How software systems learn

As part of our weekly tech meeting, we recently watched the first episode of Stewart Brand’s series How Buildings Learn, as a way to prompt discussion on what it means for software systems to be “liveable”.

Flexible foundations

So, buildings, like software systems, have parts that are more or less changeable. For example, as buildings have relatively fixed structures like foundations, or load bearing walls, software has storage systems like databases, or deployment infrastructures like server farms.

Conversely, there are parts that can (and do) change more frequently, such as furniture arrangements, decorations such as wall hangings or seasonal items, just as software has the implementations of it’s internal modules, or front-end designs. Or even just how people will make use of the structures presented.

For example, software that tends to form ecosystems like Emacs, the Bourne shells or Kubernetes tend to provide a kind of platform, or enough core functionality and extensibility that they’re easily customisable to how the user wants to use the system, such as defining keyboard macros or modes in Emacs, or customising shell prompts.

They can also be built on top of to create such things as the Gnus email client, or ad-hoc processing tools (e.g.: Doug McIlroy’s word count program).

Kubernetes is another good example of a system that can organised and modified to suit it’s users needs. The user specifies how their software can be deployed in terms of declarative resources, such as a deployment of a set of containers, persistent volumes and claims for storage, and services that provide a uniform way for services to find each-other.

It also provides easy extensibility so custom resources can manage third party resources, or operators can be used to provide higher level software abstractions over stateful services.

When you compare this to systems that use docker-compose files based around the container as primary abstraction, additional functionality like service discovery or storage can feel like a second class citizen, and can make it more difficult to manage a cluster of stateful services.

Applications as items in place

As systems go, applications typically seem to behave more like furniture than a building; at least from the point of view of someone who mainly deals with infrastructure concerns. For one, rather than being designed and then built in place, they’re typically built on a developers workstation, and then deployed into a staging and then production environments.

Given that it’s often difficult to replicate a production environment on a workstation (although systems like minikube can help), and that production environments can involve more moving parts and indirection (e.g.: packaging an an application into a docker image before it can be spun up by Kubernetes) this can often add overhead to the development workflow that prolongs the cycle time, and makes development less comfortable.

After all, no matter how useful it is to visit the building site and understand how the buildings are assembled, an architect typically doesn’t spend their drawing and thinking time on site, as the noise and other activity can provide unwanted distractions. In the same way, furniture designers won’t need to spend all of their time in the home where it is to be used.

However, for an application that has a lot of dependencies on it’s environment (e.g.: uses multiple external services that don’t have stubs), attempting to replicate production locally may seem like the only choice. However, experiencing the discomfort this brings can help to motivate solutions, by encouraging the decoupling of components, or by removing hard dependencies.
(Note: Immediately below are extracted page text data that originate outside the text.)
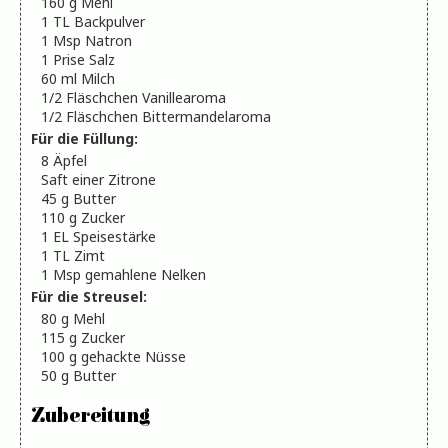
160
g
Mehl
1
TL
Backpulver
1
Msp Natron
1
Prise Salz
60
ml
Milch
1/2
Fläschchen Vanillearoma
1/2
Fläschchen Bittermandelaroma
Für die Füllung:
8
Äpfel
Saft einer Zitrone
45
g
Butter
110
g
Zucker
1
EL
Speisestärke
1
TL
Zimt
1
Msp gemahlene Nelken
Für die Streusel:
80
g
Mehl
115
g
Zucker
100
g
gehackte Nüsse
50
g
Butter
Zubereitung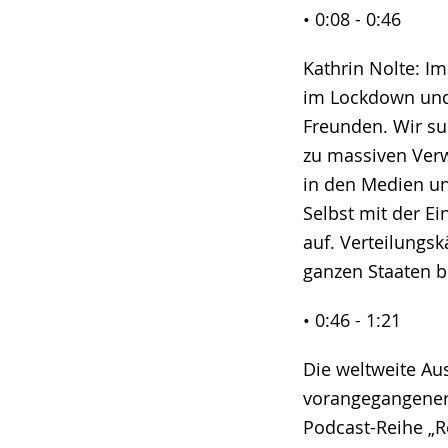
• 0:08 - 0:46
Kathrin Nolte: Im
im Lockdown und 
Freunden. Wir su
zu massiven Verw
in den Medien un
Selbst mit der E
auf. Verteilung
ganzen Staaten 
• 0:46 - 1:21
Die weltweite Au
vorangegangener 
Podcast-Reihe „R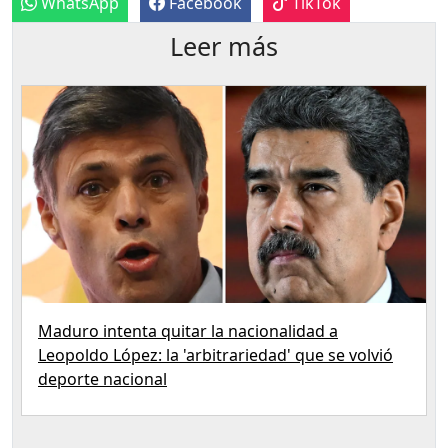
WhatsApp
Facebook
TikTok
Leer más
Maduro intenta quitar la nacionalidad a
Leopoldo López: la 'arbitrariedad' que se volvió
deporte nacional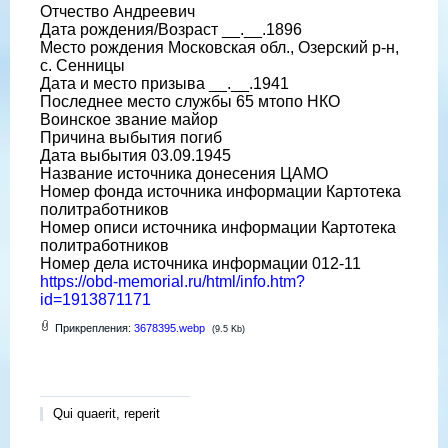
Отчество Андреевич
Дата рождения/Возраст __.__.1896
Место рождения Московская обл., Озерский р-н,
с. Сенницы
Дата и место призыва __.__.1941
Последнее место службы 65 мтопо НКО
Воинское звание майор
Причина выбытия погиб
Дата выбытия 03.09.1945
Название источника донесения ЦАМО
Номер фонда источника информации Картотека
политработников
Номер описи источника информации Картотека
политработников
Номер дела источника информации 012-11
https://obd-memorial.ru/html/info.htm?
id=1913871171
Прикрепления:
3678395.webp
(9.5 Kb)
Qui quaerit, reperit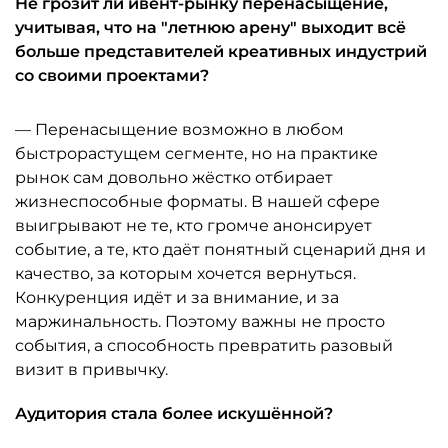
Не грозит ли ивент-рынку перенасыщение,
учитывая, что на "летнюю арену" выходит всё
больше представителей креативных индустрий
со своими проектами?
— Перенасыщение возможно в любом
быстрорастущем сегменте, но на практике
рынок сам довольно жёстко отбирает
жизнеспособные форматы. В нашей сфере
выигрывают не те, кто громче анонсирует
событие, а те, кто даёт понятный сценарий дня и
качество, за которым хочется вернуться.
Конкуренция идёт и за внимание, и за
маржинальность. Поэтому важны не просто
события, а способность превратить разовый
визит в привычку.
Аудитория стала более искушённой?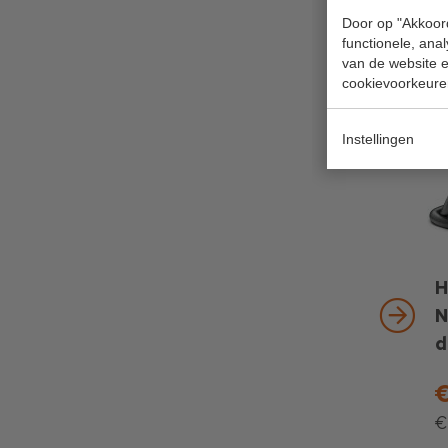
Door op "Akkoord
functionele, ana
van de website en
cookievoorkeure
Instellingen
H
N
d
€
€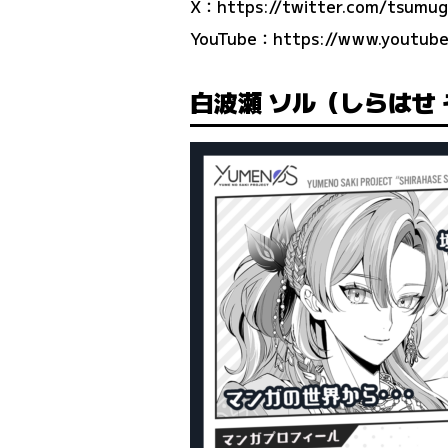
X：
https://twitter.com/tsumu
YouTube：
https://www.youtub
白波瀬 ソル（しらはせ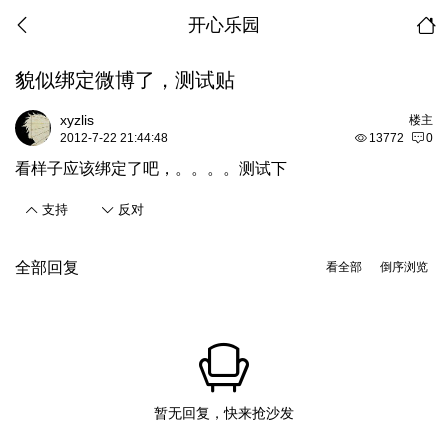
开心乐园
貌似绑定微博了，测试贴
xyzlis
楼主
2012-7-22 21:44:48
13772
0
看样子应该绑定了吧，。。。。测试下
支持
反对
全部回复
看全部
倒序浏览
暂无回复，快来抢沙发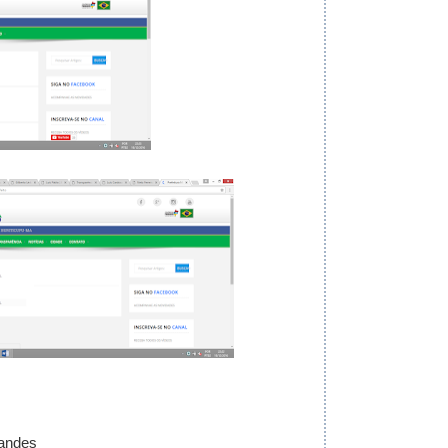
nandes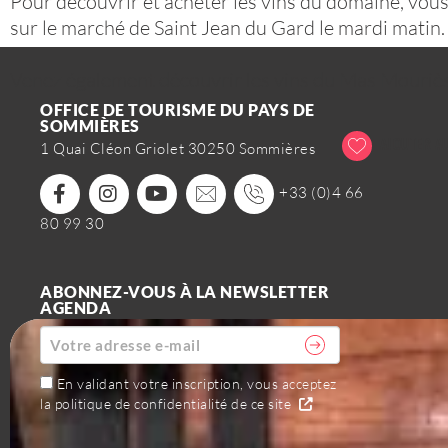
Pour découvrir et acheter les vins du domaine, vou
sur le marché de Saint Jean du Gard le mardi matin.
Venez également découvrir les vins du Mas Mouriès 
OFFICE DE TOURISME DU PAYS DE
SOMMIÈRES
AJOUTER AU
1 Quai Cléon Griolet 30250 Sommières
+33 (0)4 66
80 99 30
ABONNEZ-VOUS À LA NEWSLETTER
AGENDA
En validant votre inscription, vous acceptez
la politique de confidentialité de ce site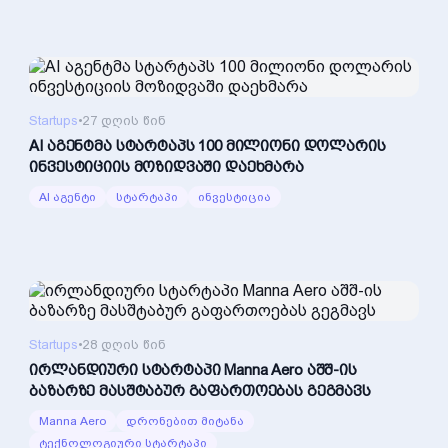
Startups
•
27 დღის წინ
AI აგენტმა სტარტაპს 100 მილიონი დოლარის
ინვესტიციის მოზიდვაში დაეხმარა
AI აგენტი
სტარტაპი
ინვესტიცია
Startups
•
28 დღის წინ
ირლანდიური სტარტაპი Manna Aero აშშ-ის
ბაზარზე მასშტაბურ გაფართოებას გეგმავს
Manna Aero
დრონებით მიტანა
ტექნოლოგიური სტარტაპი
Grand, elegant but unusable designs

And just as how architects can be motivated to produce buildings that look glamorous and modern on the outside but don’t suit their purpose. One example Brand mentions is the French central library required so much re-work to mitigate the windows that trapped heat that would adversely affect the books, they had to save money by buying fewer books.

In the software space, this is reflected by developers building on the latest and greatest technology (e.g.: using Hadoop or Spark to process a few hundred Megabytes or even Gigabytes of data), which often delivers more value to their curriculum vitae than it does to the end customer.

There are also more subtle examples such as using Rails and in particular, ActiveRecord for applications with a relatively complex domain model. Whilst it’s perfectly possible to write high quality software using these, it’s easy to conflate your persistence mechanism with the application logic. So writing tests around that logic is made more difficult as they are implicitly coupled to the database, which will require it’s own setup and tear-down, and mechanisms to ensure tests do not interfere with each other.

These kind of systems can even seem great to work with for the first few days or even weeks of use, but often characteristics only emerge after they have been used in production for some time. If you’re used to building monolithic systems that are deployed onto a single machine, then having to account for the transient failures possible in dynamic systems like Kubernetes can come as quite a shock.

So, provisioning a volume via say, EBS may transiently fail, and sometimes the only way to fix that seems to be restart or replace the node. If you haven’t chosen a storage mechanism that uses replication to mitigate node failures, this will mean an outage for anything that depends directly or indirectly on that storage.

Ockham’s heuristic

So, what this means, is that we should all choose the right tool for the job. Whilst that’s easy to say, it comes with the vast pitfall that understanding the right tool for the job usually seems to come with experiences of using the wrong tool for the job. However, reductively, this comes down to Ockham’s razor, a heuristic stating that a model with fewest assumptions is probably the best one.

And in software, assumptions can range from coupling between components, or to the nature of the environment, or even development tooling. This isn’t to say that we should try to be strictly minimalist, just that we should ensure that we understand and even record the trade-offs we make when deciding how to create systems.